What you should do
If a line in the records contains the string "endmodule", show that line.

Provided records
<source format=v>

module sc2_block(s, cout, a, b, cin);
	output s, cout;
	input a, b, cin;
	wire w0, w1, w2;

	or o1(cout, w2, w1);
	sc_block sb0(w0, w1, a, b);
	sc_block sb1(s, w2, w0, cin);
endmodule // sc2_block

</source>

...

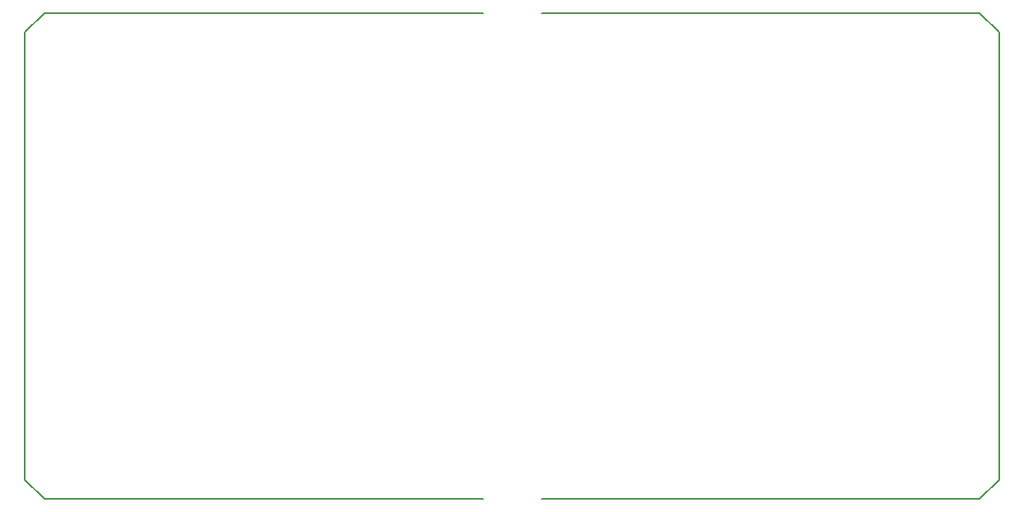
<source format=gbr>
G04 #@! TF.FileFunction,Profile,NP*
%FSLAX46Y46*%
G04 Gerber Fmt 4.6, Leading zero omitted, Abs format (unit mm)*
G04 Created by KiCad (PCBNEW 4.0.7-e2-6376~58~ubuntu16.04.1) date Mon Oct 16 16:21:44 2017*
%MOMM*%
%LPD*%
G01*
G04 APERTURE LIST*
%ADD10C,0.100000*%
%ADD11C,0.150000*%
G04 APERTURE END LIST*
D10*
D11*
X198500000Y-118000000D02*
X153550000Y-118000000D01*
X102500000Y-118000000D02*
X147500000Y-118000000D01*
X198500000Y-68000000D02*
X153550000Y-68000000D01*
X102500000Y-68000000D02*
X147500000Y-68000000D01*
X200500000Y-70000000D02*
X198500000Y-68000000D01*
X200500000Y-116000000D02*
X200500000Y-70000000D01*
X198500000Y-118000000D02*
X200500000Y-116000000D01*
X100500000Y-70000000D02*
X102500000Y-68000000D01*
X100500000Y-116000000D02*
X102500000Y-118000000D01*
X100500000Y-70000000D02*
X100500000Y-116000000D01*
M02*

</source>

==

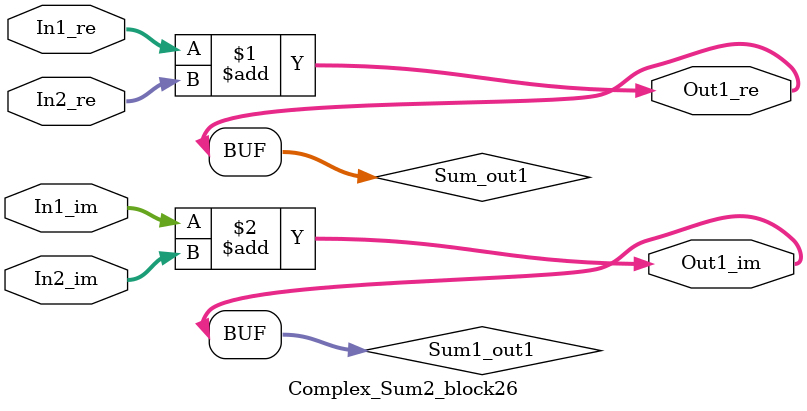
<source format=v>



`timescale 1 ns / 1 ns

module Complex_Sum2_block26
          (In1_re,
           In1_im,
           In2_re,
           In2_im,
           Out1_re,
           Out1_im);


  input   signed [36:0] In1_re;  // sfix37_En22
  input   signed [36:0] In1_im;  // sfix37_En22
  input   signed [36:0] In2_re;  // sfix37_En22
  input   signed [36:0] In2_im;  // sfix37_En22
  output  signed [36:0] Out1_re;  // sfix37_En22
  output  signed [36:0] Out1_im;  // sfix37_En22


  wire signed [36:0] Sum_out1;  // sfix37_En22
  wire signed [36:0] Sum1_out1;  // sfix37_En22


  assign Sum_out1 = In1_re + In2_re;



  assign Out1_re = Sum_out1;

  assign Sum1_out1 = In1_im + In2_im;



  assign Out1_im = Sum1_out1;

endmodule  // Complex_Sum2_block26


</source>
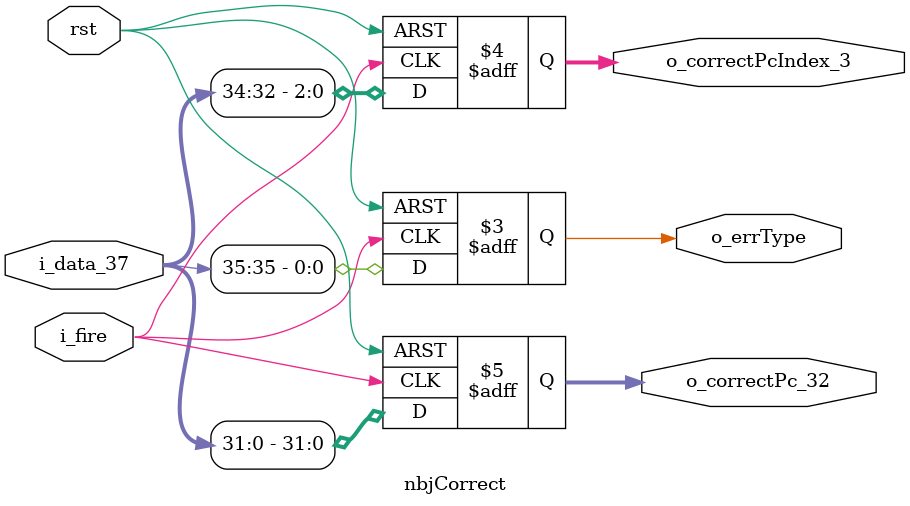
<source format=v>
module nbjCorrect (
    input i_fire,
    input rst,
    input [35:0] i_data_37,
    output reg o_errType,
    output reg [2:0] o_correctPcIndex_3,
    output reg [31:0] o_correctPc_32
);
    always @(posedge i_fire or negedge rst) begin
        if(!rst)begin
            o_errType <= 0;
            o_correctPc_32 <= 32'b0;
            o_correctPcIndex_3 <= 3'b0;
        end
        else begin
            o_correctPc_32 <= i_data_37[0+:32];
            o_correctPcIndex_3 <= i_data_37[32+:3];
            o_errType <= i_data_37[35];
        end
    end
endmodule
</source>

Expected answer
endmodule // sc2_block
endmodule  // Complex_Sum2_block26
endmodule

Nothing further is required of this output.